No-bake chocolate peanut butter protein balls combine just 4 ingredients into a healthy and easy protein-packed snack. Perfect for snacking, dessert, or even breakfast! Gluten-free, dairy-free, and vegan.
Protein balls! Chocolate peanut butter protein balls to be exact. Because who doesn’t like the combo of chocolate and peanut butter?!
I’ve mentioned it on Instagram a few times, but life has been super busy lately. So much travel! Don’t get me wrong, it’s a good thing, but I feel like I am either playing catch up from time away or get ahead for when I will be gone. Enter all the easy meals and snacks please.
I don’t know about you, but energy balls are just the best to have on hand when life is crazy. Easy to throw together, keep for a long time (especially in the freezer), and are just so dang good.
Most energy ball recipes call for a food processor, but I went the easy route and just used my stand mixer since it’s always on the counter. You can totally mix by hand though!
They combine peanut butter and chocolate and taste like a decadent treat while also being good for you! My dad tried them while we was visiting and approved and he’s a huge sweet lover.
Little did he know they were made of peanut butter, rolled oats, protein powder, and maple syrup. And each one packs 5.5 grams of protein!
How to Make Protein Balls
The beauty of protein balls is they are so customizable! You can make countless flavors or add whatever mix-ins you like depending on what you have on hand. Here are the basics of what you need:
- dried fruit – not necessary, but does help bind all the ingredients together. Some of my favorites are dates, raisins, and dried blueberries. Using dried fruit will require a food processor so you can break it down and it becomes sticky. Not all energy balls need dried fruit though (these ones don’t!) – if you have something else sticky (like nut butter or jam)
- nuts or nut butter – nut butter (peanut, almond, coconut, cashew, pecan…) also help bind energy balls together, especially if not using dried fruit. Whole nuts can be broken down in your food processor and help balance out sticky dried fruit.
- liquid sweetener – I love maple syrup or honey if you need to add some sweetness, and it also helps hold them together.
- spices – an easy way to add some flavor! Some of my favorites are cinnamon, pumpkin pie spice, and cardamom.
- protein powder – you can either add in your favorite protein powder for an extra protein boost or let them naturally be protein packed depending on the other ingredients you use (nuts, seeds…).
- add-ins – rolled oats, protein powder (mentioned above), pumpkin puree, chocolate chips, shredded coconut, cacao powder, cacao nib, hemp seeds, and chia seeds are all great additions!
No Bake Chocolate Peanut Butter Protein Balls
These no bake energy balls are super easy to make – only 4 ingredients and everything is mixed together in one bowl! No food processor needed either! They work great for snacking, breakfast, or dessert! Here is what you need:
- natural peanut butter – I love crunchy!
- rolled oats
- protein powder – I used Ka’Chava Chocolate << you can use that link for 15% off!
- maple syrup
- salt – optional for topping
First, add all your ingredients to the bowl of your stand mixer with the paddle attached.
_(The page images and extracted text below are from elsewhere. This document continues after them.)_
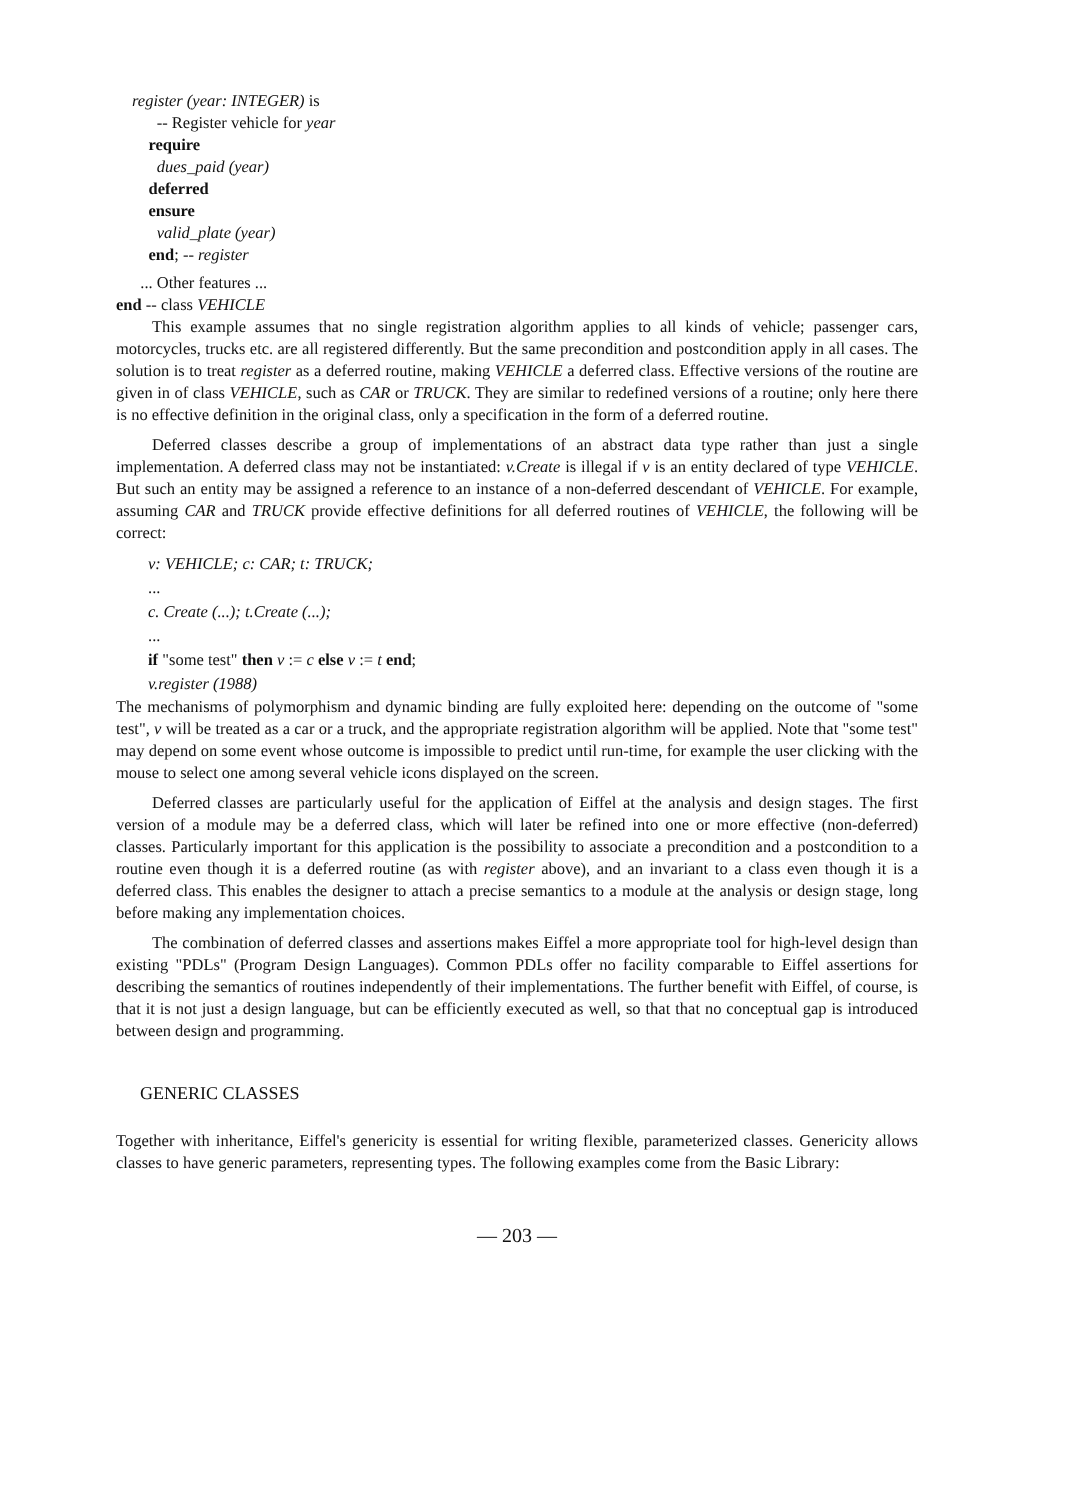register (year: INTEGER) is
-- Register vehicle for year
require
dues_paid (year)
deferred
ensure
valid_plate (year)
end; -- register
... Other features ...
end -- class VEHICLE
This example assumes that no single registration algorithm applies to all kinds of vehicle; passenger cars, motorcycles, trucks etc. are all registered differently. But the same precondition and postcondition apply in all cases. The solution is to treat register as a deferred routine, making VEHICLE a deferred class. Effective versions of the routine are given in of class VEHICLE, such as CAR or TRUCK. They are similar to redefined versions of a routine; only here there is no effective definition in the original class, only a specification in the form of a deferred routine.
Deferred classes describe a group of implementations of an abstract data type rather than just a single implementation. A deferred class may not be instantiated: v.Create is illegal if v is an entity declared of type VEHICLE. But such an entity may be assigned a reference to an instance of a non-deferred descendant of VEHICLE. For example, assuming CAR and TRUCK provide effective definitions for all deferred routines of VEHICLE, the following will be correct:
v: VEHICLE; c: CAR; t: TRUCK;
...
c. Create (...); t.Create (...);
...
if "some test" then v := c else v := t end;
v.register (1988)
The mechanisms of polymorphism and dynamic binding are fully exploited here: depending on the outcome of "some test", v will be treated as a car or a truck, and the appropriate registration algorithm will be applied. Note that "some test" may depend on some event whose outcome is impossible to predict until run-time, for example the user clicking with the mouse to select one among several vehicle icons displayed on the screen.
Deferred classes are particularly useful for the application of Eiffel at the analysis and design stages. The first version of a module may be a deferred class, which will later be refined into one or more effective (non-deferred) classes. Particularly important for this application is the possibility to associate a precondition and a postcondition to a routine even though it is a deferred routine (as with register above), and an invariant to a class even though it is a deferred class. This enables the designer to attach a precise semantics to a module at the analysis or design stage, long before making any implementation choices.
The combination of deferred classes and assertions makes Eiffel a more appropriate tool for high-level design than existing "PDLs" (Program Design Languages). Common PDLs offer no facility comparable to Eiffel assertions for describing the semantics of routines independently of their implementations. The further benefit with Eiffel, of course, is that it is not just a design language, but can be efficiently executed as well, so that that no conceptual gap is introduced between design and programming.
GENERIC CLASSES
Together with inheritance, Eiffel's genericity is essential for writing flexible, parameterized classes. Genericity allows classes to have generic parameters, representing types. The following examples come from the Basic Library:
— 203 —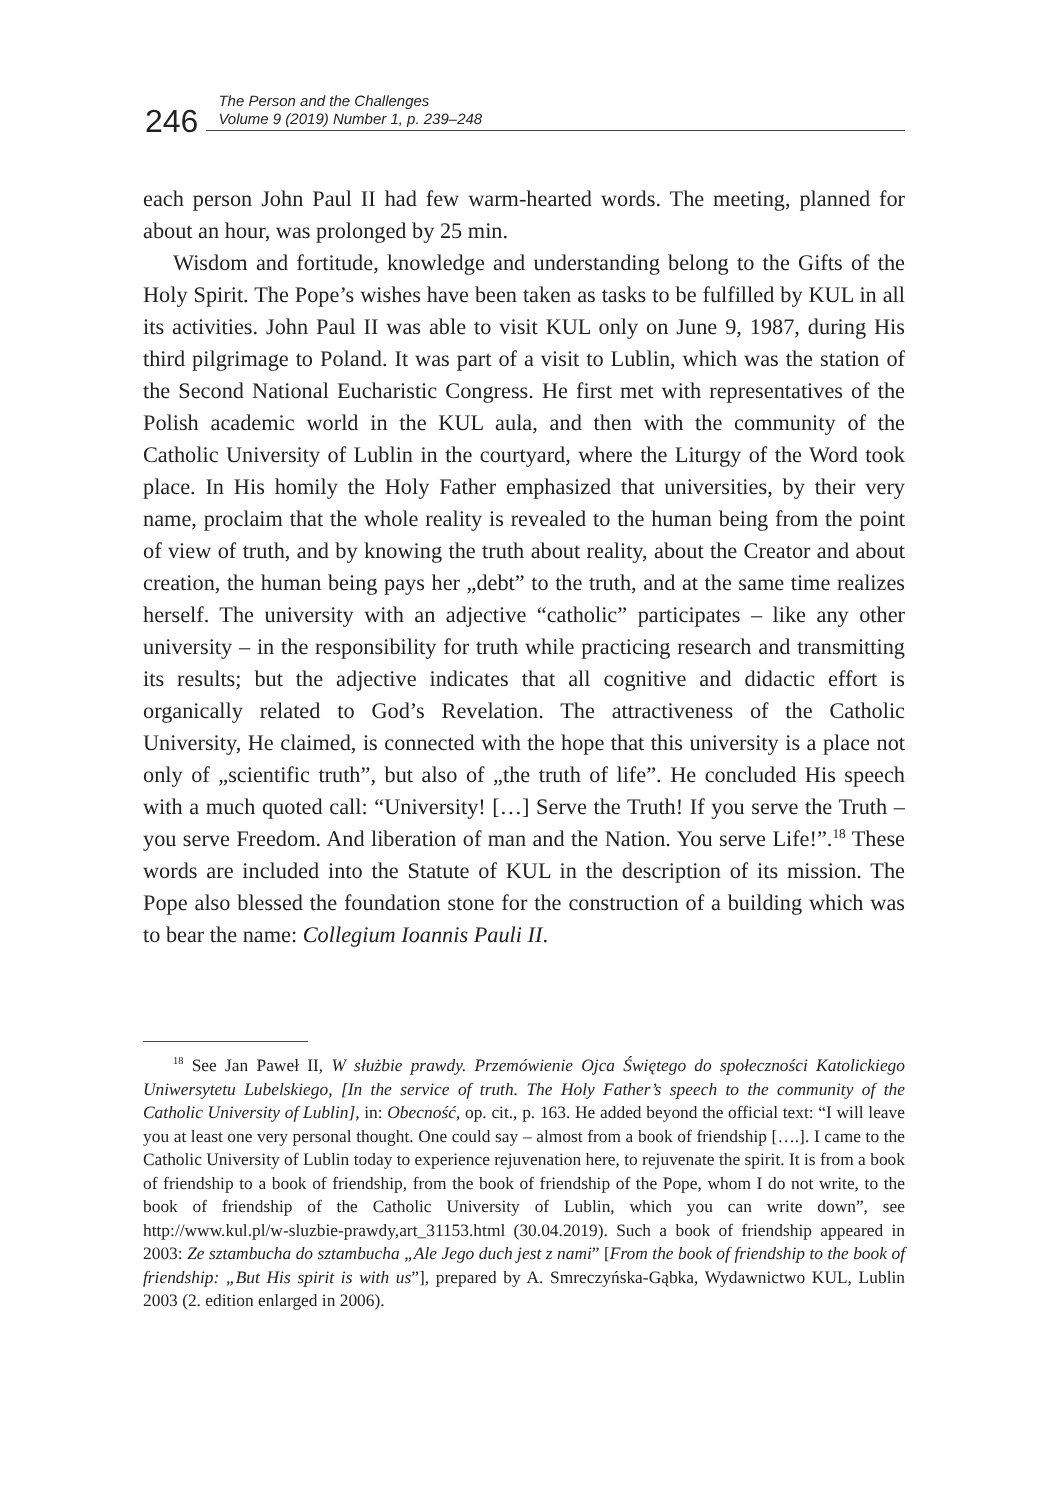246
The Person and the Challenges
Volume 9 (2019) Number 1, p. 239–248
each person John Paul II had few warm-hearted words. The meeting, planned for about an hour, was prolonged by 25 min.
Wisdom and fortitude, knowledge and understanding belong to the Gifts of the Holy Spirit. The Pope’s wishes have been taken as tasks to be fulfilled by KUL in all its activities. John Paul II was able to visit KUL only on June 9, 1987, during His third pilgrimage to Poland. It was part of a visit to Lublin, which was the station of the Second National Eucharistic Congress. He first met with representatives of the Polish academic world in the KUL aula, and then with the community of the Catholic University of Lublin in the courtyard, where the Liturgy of the Word took place. In His homily the Holy Father emphasized that universities, by their very name, proclaim that the whole reality is revealed to the human being from the point of view of truth, and by knowing the truth about reality, about the Creator and about creation, the human being pays her „debt” to the truth, and at the same time realizes herself. The university with an adjective “catholic” participates – like any other university – in the responsibility for truth while practicing research and transmitting its results; but the adjective indicates that all cognitive and didactic effort is organically related to God’s Revelation. The attractiveness of the Catholic University, He claimed, is connected with the hope that this university is a place not only of „scientific truth”, but also of „the truth of life”. He concluded His speech with a much quoted call: “University! […] Serve the Truth! If you serve the Truth – you serve Freedom. And liberation of man and the Nation. You serve Life!”.<sup>18</sup> These words are included into the Statute of KUL in the description of its mission. The Pope also blessed the foundation stone for the construction of a building which was to bear the name: Collegium Ioannis Pauli II.
<sup>18</sup> See Jan Paweł II, W służbie prawdy. Przemówienie Ojca Świętego do społeczności Katolickiego Uniwersytetu Lubelskiego, [In the service of truth. The Holy Father’s speech to the community of the Catholic University of Lublin], in: Obecność, op. cit., p. 163. He added beyond the official text: “I will leave you at least one very personal thought. One could say – almost from a book of friendship [….]. I came to the Catholic University of Lublin today to experience rejuvenation here, to rejuvenate the spirit. It is from a book of friendship to a book of friendship, from the book of friendship of the Pope, whom I do not write, to the book of friendship of the Catholic University of Lublin, which you can write down”, see http://www.kul.pl/w-sluzbie-prawdy,art_31153.html (30.04.2019). Such a book of friendship appeared in 2003: Ze sztambucha do sztambucha „Ale Jego duch jest z nami” [From the book of friendship to the book of friendship: „But His spirit is with us”], prepared by A. Smreczyńska-Gąbka, Wydawnictwo KUL, Lublin 2003 (2. edition enlarged in 2006).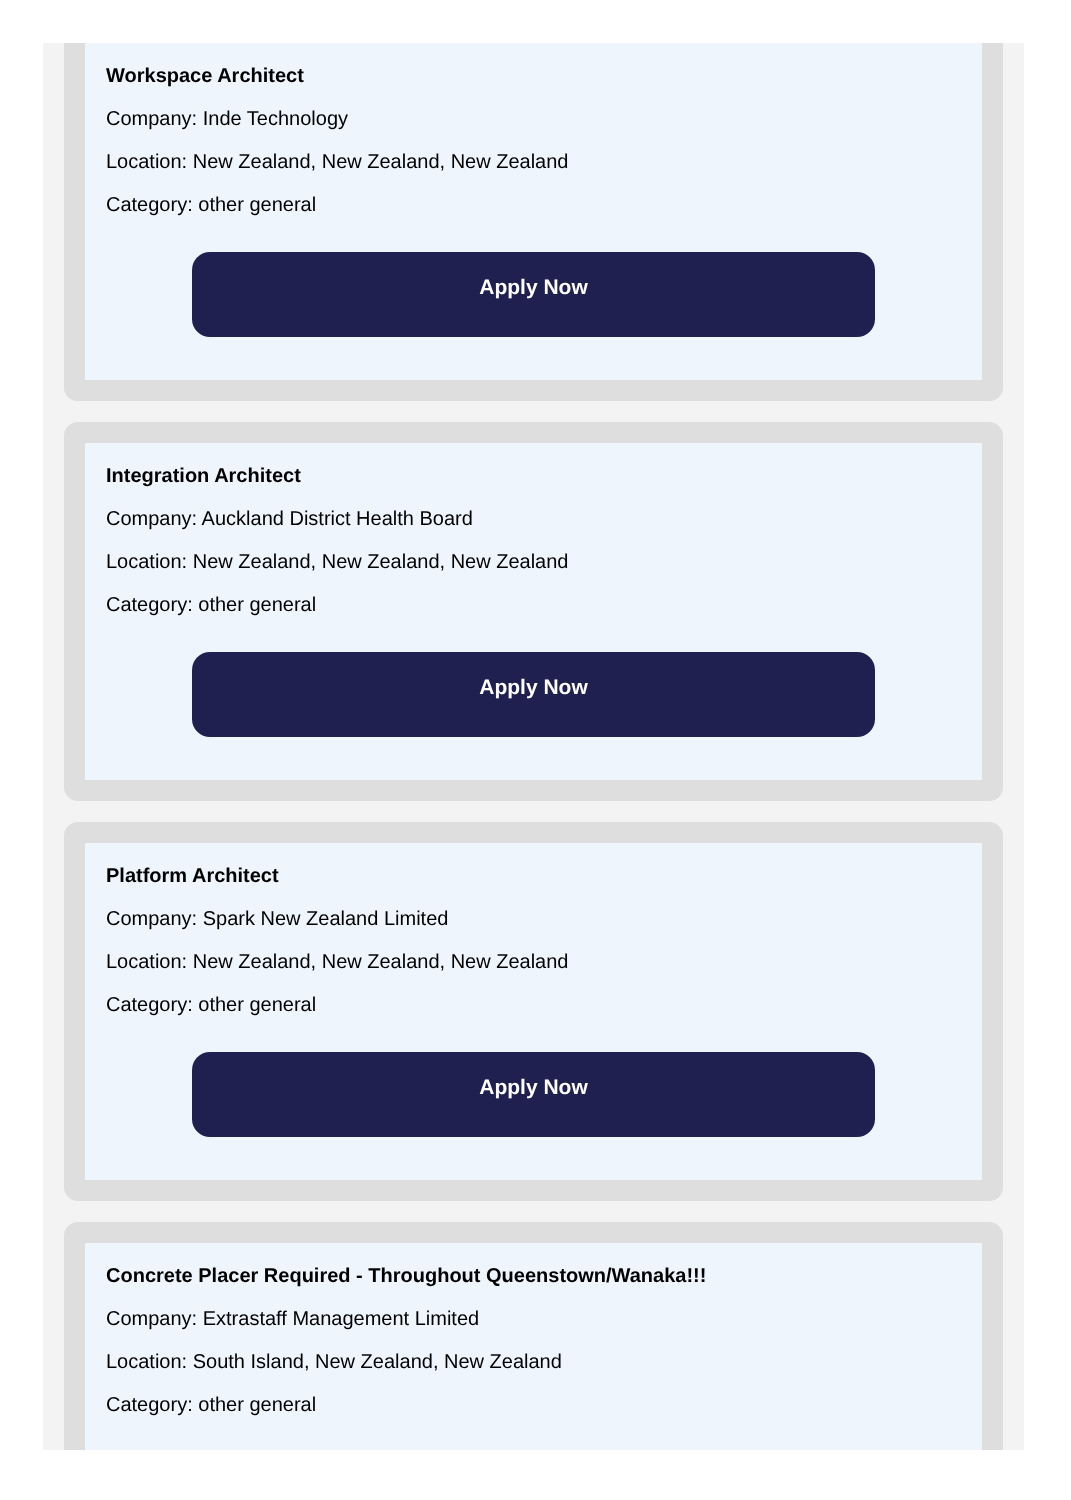Workspace Architect
Company: Inde Technology
Location: New Zealand, New Zealand, New Zealand
Category: other general
Apply Now
Integration Architect
Company: Auckland District Health Board
Location: New Zealand, New Zealand, New Zealand
Category: other general
Apply Now
Platform Architect
Company: Spark New Zealand Limited
Location: New Zealand, New Zealand, New Zealand
Category: other general
Apply Now
Concrete Placer Required - Throughout Queenstown/Wanaka!!!
Company: Extrastaff Management Limited
Location: South Island, New Zealand, New Zealand
Category: other general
Next, turn on mixer and mix until combined and a batter forms, about 1 minute. Then form them into energy balls! I use a tablespoon as a scoop to make them uniform in size.
Sprinkle with some flaky salt if you are feeling fancy (sweet and salty is so good!) and that’s it. It’s really that simple! I like to store them in the fridge, but they can be keep out on the counter for a week, or you can even put them in the freezer!
If you don’t have a stand mixer, you can mix it by hand. It takes a little more elbow grease, but works the same (I’ve done both). You can also try a food processor, but it might blend the oats instead of keeping them whole.
Substitutions for Chocolate Peanut Butter Protein Balls
These energy balls are pretty straight to the point with only 4 ingredients, but here are a few things that might work when substituting:
- nut butter – if you don’t like peanut butter, any nut butter will work! You can also use sunflower seed butter if you can’t have nuts.
- sweetener – feel free to use honey instead of maple syrup!
- protein powder – I used a plant based protein powder, but think most kinds will work. You might just have to adjust the ratio depending on the texture of your protein (mine is thicker, almost like a flour). I like using chocolate since chocolate and peanut butter together is the best, but you could also use vanilla to switch it up!
- additions – feel free to add things to the mix! Shredded coconut, cacao nibs, and cinnamon would all be delicious.
Are Energy Balls Good for You?
Energy balls are usually made with healthy ingredients and full of protein, carbs, healthy fats, and fiber, making them a great choice for a healthy snack. If you make them at home, you know exactly what is going into them and can enjoy them when you are on-the-go or just need something to hold you over until your next meal.
Energy balls are usually pretty calorie dense (anywhere from 100-200 calories per ball) for such a small snack, so just be mindful as to how many you eat.
More Healthy Protein Snacks
Homemade Perfect Bars Recipe (peanut butter chocolate chip!)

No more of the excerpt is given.